Try your best to keep other pool toys away from your inflatable floats. Toys with hard sides or sharp edges can cause plenty of damage to your pool floats. Even an innocuous balloon can burst and cause a surprising amount of damage to your pool floats.
In the off season, when your pool is closed during the colder months, you’ll need a designated storage place for your floats. Keep your floats in a shed, garage, or other cool, clean spot out of direct sunlight to preserve the integrity of your investment.
Another option is to store them in an outdoor storage box, but make sure you choose one solid enough to protect them from prematurely degrading. It should be an airtight container to help maintain a consistent temperature.
Before putting your pool floats into storage, you can increase their longevity by following some important steps.
- Clean your floats. Before deflating them, lightly scrub with a solution of baking soda and water, then them a good rinse a with garden hose to clear off the chemicals.
- Dry your floats. Allow your pool floats to air dry completely before storing to avoid mold growth. But be sure not to leave them in the bright sunshine, as this is another culprit for ruining the integrity of the material. Always find a shady spot for your drying floats.
Pro tip: Deflate your pool inflatables only when they are completely dry. Water trapped in the seams or crevices – even minimal amounts – creates a perfect breeding ground for bacteria.
- Deflate your floats. Don’t store your floats inflated. Changes in temperature can cause floats to expand or contract, placing undue strain on the seams. Also, there’s a greater chance of puncturing an inflated float if you need to rifle through your storage unit.

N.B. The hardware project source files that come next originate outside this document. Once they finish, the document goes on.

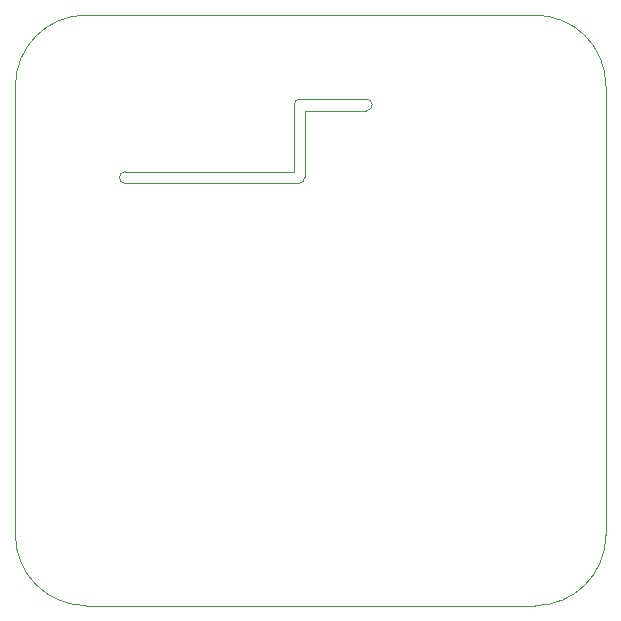
<source format=gm1>
G04 #@! TF.GenerationSoftware,KiCad,Pcbnew,(6.0.9)*
G04 #@! TF.CreationDate,2022-11-24T21:16:47+01:00*
G04 #@! TF.ProjectId,repeat-hw,72657065-6174-42d6-9877-2e6b69636164,rev?*
G04 #@! TF.SameCoordinates,Original*
G04 #@! TF.FileFunction,Profile,NP*
%FSLAX46Y46*%
G04 Gerber Fmt 4.6, Leading zero omitted, Abs format (unit mm)*
G04 Created by KiCad (PCBNEW (6.0.9)) date 2022-11-24 21:16:47*
%MOMM*%
%LPD*%
G01*
G04 APERTURE LIST*
G04 #@! TA.AperFunction,Profile*
%ADD10C,0.100000*%
G04 #@! TD*
G04 APERTURE END LIST*
D10*
X154900000Y-86700000D02*
G75*
G03*
X154400000Y-87200000I1J-500001D01*
G01*
X154800000Y-93850000D02*
G75*
G03*
X155300000Y-93350000I0J500000D01*
G01*
X160510000Y-87700000D02*
G75*
G03*
X160510000Y-86700000I0J500000D01*
G01*
X140100000Y-92850000D02*
G75*
G03*
X140100000Y-93850000I0J-500000D01*
G01*
X174800000Y-129600000D02*
G75*
G03*
X180800000Y-123600000I0J6000000D01*
G01*
X180800000Y-85600000D02*
G75*
G03*
X174800000Y-79600000I-6000000J0D01*
G01*
X140100000Y-92850000D02*
X154400000Y-92850000D01*
X140100000Y-93850000D02*
X154800000Y-93850000D01*
X130800000Y-85600000D02*
X130800000Y-123600000D01*
X180800000Y-123600000D02*
X180800000Y-85600000D01*
X155300000Y-93350000D02*
X155300000Y-87700000D01*
X130800000Y-123600000D02*
G75*
G03*
X136800000Y-129600000I6000000J0D01*
G01*
X136800000Y-79600000D02*
X174800000Y-79600000D01*
X160510000Y-86700000D02*
X154900000Y-86700000D01*
X174800000Y-129600000D02*
X136800000Y-129600000D01*
X154400000Y-87200000D02*
X154400000Y-92850000D01*
X155300000Y-87700000D02*
X160510000Y-87700000D01*
X136800000Y-79600000D02*
G75*
G03*
X130800000Y-85600000I0J-6000000D01*
G01*
M02*

</source>
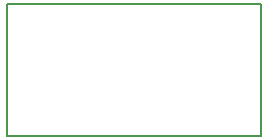
<source format=gbr>
%TF.GenerationSoftware,KiCad,Pcbnew,(5.1.6)-1*%
%TF.CreationDate,2020-08-27T20:00:14-05:00*%
%TF.ProjectId,Rollz LED Driver,526f6c6c-7a20-44c4-9544-204472697665,rev?*%
%TF.SameCoordinates,Original*%
%TF.FileFunction,Profile,NP*%
%FSLAX46Y46*%
G04 Gerber Fmt 4.6, Leading zero omitted, Abs format (unit mm)*
G04 Created by KiCad (PCBNEW (5.1.6)-1) date 2020-08-27 20:00:14*
%MOMM*%
%LPD*%
G01*
G04 APERTURE LIST*
%TA.AperFunction,Profile*%
%ADD10C,0.150000*%
%TD*%
G04 APERTURE END LIST*
D10*
X151790000Y-118790000D02*
X151790000Y-107640000D01*
X130290000Y-107640000D02*
X130290000Y-118790000D01*
X130290000Y-107640000D02*
X151790000Y-107640000D01*
X130290000Y-118790000D02*
X151790000Y-118790000D01*
M02*

</source>
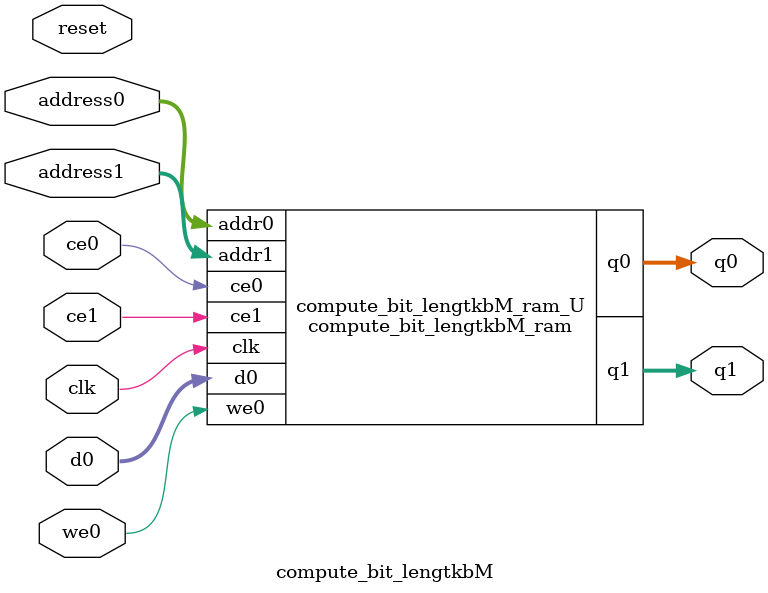
<source format=v>
`timescale 1 ns / 1 ps
module compute_bit_lengtkbM_ram (addr0, ce0, d0, we0, q0, addr1, ce1, q1,  clk);

parameter DWIDTH = 6;
parameter AWIDTH = 8;
parameter MEM_SIZE = 255;

input[AWIDTH-1:0] addr0;
input ce0;
input[DWIDTH-1:0] d0;
input we0;
output reg[DWIDTH-1:0] q0;
input[AWIDTH-1:0] addr1;
input ce1;
output reg[DWIDTH-1:0] q1;
input clk;

(* ram_style = "block" *)reg [DWIDTH-1:0] ram[0:MEM_SIZE-1];




always @(posedge clk)  
begin 
    if (ce0) begin
        if (we0) 
            ram[addr0] <= d0; 
        q0 <= ram[addr0];
    end
end


always @(posedge clk)  
begin 
    if (ce1) begin
        q1 <= ram[addr1];
    end
end


endmodule

`timescale 1 ns / 1 ps
module compute_bit_lengtkbM(
    reset,
    clk,
    address0,
    ce0,
    we0,
    d0,
    q0,
    address1,
    ce1,
    q1);

parameter DataWidth = 32'd6;
parameter AddressRange = 32'd255;
parameter AddressWidth = 32'd8;
input reset;
input clk;
input[AddressWidth - 1:0] address0;
input ce0;
input we0;
input[DataWidth - 1:0] d0;
output[DataWidth - 1:0] q0;
input[AddressWidth - 1:0] address1;
input ce1;
output[DataWidth - 1:0] q1;



compute_bit_lengtkbM_ram compute_bit_lengtkbM_ram_U(
    .clk( clk ),
    .addr0( address0 ),
    .ce0( ce0 ),
    .we0( we0 ),
    .d0( d0 ),
    .q0( q0 ),
    .addr1( address1 ),
    .ce1( ce1 ),
    .q1( q1 ));

endmodule


</source>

- Powder your floats. To prevent tacky plastics and vinyl of your pool inflatables from sticking together in storage, coat the entire surface with a thin layer of talcum powder or cornstarch.
- Flatten or roll your floats. Lay your deflated, dusted pool floats on a flat surface, or loosely roll them up. Don’t roll them tightly, and don’t fold them. Creases can do damage to the material
- Pack your floats. Each float or set should be in an individual package. Ideally, you kept your original packaging. If not, set each one in an individual box, plastic container, or storage bag.